The ruling by the courts that denied RAJUK permission to build the hall date back to 2013.

They stem from complaints filed by Bangladeshi environmentalist and human rights advocates, who allege that the city development authority is potentially violating a host of environmental regulations and laws by adding the exhibit hall as part of a set of changes to the township’s overall design.

The design changes included an iconic high-rise tower, the exhibition center and a stockyard.

“The High Court and the Appellate Division of the Supreme Court, in separate orders, declared the Bangladesh-China Friendship Exhibition Center illegal. But the construction has been going on unlawfully,” Syeda Rizwana Hasan, chief executive of the Bangladesh Environmental Lawyers Association (BELA), told BenarNews.

Her group is one of two organizations that petitioned the courts to block the center from being constructed.

“RAJUK modified the Purbachal design to build the exhibition center, the high-rise iconic tower and the Purbachal central stockyard. The center and other two buildings will harm environment,” she said.
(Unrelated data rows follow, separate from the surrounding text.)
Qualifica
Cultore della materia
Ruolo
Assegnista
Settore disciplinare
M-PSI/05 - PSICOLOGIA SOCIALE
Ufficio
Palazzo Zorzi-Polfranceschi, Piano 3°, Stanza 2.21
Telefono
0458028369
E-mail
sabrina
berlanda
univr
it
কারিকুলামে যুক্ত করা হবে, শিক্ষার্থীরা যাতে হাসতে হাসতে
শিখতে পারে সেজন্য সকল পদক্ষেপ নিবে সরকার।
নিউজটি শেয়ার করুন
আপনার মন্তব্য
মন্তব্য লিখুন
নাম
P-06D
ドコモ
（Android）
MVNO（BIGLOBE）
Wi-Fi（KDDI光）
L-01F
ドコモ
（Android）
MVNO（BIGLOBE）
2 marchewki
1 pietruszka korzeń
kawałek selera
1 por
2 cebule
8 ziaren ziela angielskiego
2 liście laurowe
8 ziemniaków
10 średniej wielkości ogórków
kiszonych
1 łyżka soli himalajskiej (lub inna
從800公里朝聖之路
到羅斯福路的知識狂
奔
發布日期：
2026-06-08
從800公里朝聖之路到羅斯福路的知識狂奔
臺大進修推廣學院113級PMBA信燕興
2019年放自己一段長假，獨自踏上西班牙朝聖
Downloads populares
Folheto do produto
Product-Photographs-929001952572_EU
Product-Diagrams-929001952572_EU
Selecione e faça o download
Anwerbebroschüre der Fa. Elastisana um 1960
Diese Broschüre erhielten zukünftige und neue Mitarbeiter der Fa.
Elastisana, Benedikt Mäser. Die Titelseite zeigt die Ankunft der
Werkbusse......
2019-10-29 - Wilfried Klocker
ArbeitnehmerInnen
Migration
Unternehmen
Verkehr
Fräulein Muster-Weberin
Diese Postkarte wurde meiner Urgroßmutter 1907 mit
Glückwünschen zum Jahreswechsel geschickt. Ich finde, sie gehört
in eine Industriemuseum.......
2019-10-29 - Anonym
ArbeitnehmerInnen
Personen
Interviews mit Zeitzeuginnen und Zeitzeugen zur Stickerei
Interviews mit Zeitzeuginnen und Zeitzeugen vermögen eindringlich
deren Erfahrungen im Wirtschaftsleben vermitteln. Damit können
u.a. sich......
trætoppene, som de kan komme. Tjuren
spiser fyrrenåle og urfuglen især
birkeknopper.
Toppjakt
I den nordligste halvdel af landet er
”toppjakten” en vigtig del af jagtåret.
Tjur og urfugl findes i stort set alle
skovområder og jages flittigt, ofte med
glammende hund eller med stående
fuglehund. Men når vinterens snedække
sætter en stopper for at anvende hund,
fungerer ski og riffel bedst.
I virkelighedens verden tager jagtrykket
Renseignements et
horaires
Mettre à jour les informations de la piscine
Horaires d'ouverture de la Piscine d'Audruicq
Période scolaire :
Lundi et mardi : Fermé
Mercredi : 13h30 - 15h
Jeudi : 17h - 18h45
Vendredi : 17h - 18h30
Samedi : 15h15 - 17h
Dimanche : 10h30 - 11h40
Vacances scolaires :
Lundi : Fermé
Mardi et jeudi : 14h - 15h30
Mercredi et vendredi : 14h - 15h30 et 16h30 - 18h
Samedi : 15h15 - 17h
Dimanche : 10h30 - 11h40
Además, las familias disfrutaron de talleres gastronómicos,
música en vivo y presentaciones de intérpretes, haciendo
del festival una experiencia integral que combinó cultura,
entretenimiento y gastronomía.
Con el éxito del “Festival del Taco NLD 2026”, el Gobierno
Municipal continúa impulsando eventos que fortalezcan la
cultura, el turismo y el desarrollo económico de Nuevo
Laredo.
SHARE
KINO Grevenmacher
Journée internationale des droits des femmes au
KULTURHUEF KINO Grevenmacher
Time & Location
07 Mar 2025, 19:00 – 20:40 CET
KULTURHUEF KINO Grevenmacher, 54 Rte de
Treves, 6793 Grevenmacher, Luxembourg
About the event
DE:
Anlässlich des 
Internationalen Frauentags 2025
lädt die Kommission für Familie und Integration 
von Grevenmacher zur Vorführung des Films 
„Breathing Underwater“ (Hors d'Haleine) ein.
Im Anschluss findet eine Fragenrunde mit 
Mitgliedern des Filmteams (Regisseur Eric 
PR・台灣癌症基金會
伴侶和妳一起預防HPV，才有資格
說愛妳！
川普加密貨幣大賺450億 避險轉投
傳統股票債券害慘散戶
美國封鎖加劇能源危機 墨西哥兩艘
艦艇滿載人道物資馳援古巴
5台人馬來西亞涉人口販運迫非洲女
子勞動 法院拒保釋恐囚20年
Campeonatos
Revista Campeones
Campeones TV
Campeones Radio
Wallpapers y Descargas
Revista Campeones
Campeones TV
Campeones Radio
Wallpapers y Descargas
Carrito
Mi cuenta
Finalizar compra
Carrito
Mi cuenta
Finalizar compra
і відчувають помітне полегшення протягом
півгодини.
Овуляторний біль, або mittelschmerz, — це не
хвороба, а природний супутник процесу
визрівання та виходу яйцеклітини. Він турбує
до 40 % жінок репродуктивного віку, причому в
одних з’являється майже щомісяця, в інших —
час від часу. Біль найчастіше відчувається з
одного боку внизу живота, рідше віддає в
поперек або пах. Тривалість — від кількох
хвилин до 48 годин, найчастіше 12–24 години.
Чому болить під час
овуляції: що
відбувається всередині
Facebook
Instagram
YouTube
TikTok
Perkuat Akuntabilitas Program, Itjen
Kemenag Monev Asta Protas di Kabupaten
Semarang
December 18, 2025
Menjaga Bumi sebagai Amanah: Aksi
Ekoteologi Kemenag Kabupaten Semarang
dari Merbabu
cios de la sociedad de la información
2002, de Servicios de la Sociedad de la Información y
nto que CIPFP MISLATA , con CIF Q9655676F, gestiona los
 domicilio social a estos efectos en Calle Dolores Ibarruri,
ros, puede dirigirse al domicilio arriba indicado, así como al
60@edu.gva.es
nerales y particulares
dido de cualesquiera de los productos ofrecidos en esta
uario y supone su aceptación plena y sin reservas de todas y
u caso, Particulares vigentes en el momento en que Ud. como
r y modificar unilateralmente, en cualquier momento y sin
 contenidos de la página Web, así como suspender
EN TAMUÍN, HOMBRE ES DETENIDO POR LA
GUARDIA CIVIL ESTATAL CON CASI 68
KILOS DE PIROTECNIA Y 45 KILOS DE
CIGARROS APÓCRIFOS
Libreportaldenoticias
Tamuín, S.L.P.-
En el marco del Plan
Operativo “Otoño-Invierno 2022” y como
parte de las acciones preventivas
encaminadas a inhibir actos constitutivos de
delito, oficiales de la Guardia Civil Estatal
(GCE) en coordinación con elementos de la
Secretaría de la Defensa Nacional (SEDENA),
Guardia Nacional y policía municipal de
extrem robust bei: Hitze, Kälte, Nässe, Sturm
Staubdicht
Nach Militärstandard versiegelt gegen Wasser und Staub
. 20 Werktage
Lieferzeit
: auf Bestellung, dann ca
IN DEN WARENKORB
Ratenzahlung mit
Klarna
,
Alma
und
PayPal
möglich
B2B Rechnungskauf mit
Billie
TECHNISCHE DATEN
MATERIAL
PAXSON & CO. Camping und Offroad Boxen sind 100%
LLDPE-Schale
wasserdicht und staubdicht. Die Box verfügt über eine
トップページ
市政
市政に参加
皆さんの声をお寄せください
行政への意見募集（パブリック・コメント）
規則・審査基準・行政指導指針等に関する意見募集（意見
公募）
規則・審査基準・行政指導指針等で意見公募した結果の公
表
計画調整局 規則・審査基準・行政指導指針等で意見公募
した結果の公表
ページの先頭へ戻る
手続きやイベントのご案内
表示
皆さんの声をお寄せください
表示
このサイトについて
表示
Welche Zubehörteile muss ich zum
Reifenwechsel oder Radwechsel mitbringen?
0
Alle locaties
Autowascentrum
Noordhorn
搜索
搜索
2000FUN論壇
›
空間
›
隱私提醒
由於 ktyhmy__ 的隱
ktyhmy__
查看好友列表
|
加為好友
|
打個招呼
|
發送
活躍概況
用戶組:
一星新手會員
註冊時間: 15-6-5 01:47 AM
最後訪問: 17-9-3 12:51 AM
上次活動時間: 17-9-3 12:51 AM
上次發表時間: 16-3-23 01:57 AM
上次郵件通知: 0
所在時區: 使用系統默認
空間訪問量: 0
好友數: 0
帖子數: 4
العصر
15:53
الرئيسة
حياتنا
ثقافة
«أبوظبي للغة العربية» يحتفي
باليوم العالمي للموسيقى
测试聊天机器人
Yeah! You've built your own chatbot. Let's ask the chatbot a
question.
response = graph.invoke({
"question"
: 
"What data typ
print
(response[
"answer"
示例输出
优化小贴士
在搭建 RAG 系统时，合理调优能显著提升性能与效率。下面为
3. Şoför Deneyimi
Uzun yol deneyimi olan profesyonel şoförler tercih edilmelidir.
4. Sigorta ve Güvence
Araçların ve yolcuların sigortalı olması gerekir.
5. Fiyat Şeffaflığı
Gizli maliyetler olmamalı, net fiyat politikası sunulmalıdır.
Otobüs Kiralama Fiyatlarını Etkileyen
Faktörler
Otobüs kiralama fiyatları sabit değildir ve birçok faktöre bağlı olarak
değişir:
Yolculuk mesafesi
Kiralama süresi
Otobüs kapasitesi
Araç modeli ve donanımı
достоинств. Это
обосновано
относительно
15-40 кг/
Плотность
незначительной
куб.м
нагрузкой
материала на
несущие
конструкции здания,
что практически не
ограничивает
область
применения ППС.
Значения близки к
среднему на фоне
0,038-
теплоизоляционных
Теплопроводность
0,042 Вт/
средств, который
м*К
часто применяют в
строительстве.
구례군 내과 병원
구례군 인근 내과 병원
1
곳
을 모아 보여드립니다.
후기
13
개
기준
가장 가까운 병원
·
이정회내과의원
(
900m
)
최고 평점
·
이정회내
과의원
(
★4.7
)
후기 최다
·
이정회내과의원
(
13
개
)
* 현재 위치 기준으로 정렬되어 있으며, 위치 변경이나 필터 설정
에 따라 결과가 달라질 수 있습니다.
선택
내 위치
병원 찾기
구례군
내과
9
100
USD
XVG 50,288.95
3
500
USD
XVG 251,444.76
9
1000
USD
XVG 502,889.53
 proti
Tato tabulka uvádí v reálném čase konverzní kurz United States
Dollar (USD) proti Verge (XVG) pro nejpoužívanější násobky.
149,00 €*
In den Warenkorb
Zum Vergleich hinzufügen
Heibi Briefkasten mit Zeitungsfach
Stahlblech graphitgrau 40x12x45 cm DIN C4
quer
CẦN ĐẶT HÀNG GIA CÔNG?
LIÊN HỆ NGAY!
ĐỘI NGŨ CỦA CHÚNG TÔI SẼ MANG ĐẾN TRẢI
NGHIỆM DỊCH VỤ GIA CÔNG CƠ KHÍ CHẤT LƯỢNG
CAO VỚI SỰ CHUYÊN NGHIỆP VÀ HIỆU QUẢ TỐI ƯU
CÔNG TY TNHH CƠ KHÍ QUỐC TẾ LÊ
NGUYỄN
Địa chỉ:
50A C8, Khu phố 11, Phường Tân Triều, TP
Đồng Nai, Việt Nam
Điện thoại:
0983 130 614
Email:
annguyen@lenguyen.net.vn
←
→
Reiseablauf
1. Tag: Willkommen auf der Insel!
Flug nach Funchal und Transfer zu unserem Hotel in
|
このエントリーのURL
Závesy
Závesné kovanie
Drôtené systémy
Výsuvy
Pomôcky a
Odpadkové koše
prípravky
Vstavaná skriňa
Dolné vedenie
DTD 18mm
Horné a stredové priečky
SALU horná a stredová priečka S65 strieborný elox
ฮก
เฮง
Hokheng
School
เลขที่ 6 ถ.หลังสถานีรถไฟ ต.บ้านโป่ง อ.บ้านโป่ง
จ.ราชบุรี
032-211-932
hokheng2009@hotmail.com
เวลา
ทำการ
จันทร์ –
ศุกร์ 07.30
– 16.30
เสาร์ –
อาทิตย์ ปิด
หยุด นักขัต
“Rajuk could face contempt of court,” she added.

Court actions

In March 2014, Bangladesh’s High Court issued a decision instructing RAJUK “not to efface, subtract, vary, modify or otherwise change the core forest, forest, lakes or canals, urban green, parks, playgrounds, play lots, green belt and other environmental-oriented spaces of the project without any permission of the court.”

The High Court then allowed the project to go forward, but stipulated that “only the Iconic Tower” could be built on the 26-acre parcel of land, according to court documents seen by BenarNews.

In 2015, BELA appealed the high court’s decision before the Appellate Division of the Supreme Court.

In a decision handed down on Oct. 10, 2019, an appellate bench of the court reiterated that “only an Iconic Tower” may be constructed provided that “RAJUK must be vigilant, cautious, and circumspect about the ecological balance and biodiversity of the area.”

“It goes without saying that the rampant felling of trees and indiscriminate filling up of canals, lakes, ponds, etc. will definitely threaten the ecosystem and biodiversity of the areas,” Justices M.I. Chowdhury and Md. Asharful Kamal said in their verdict.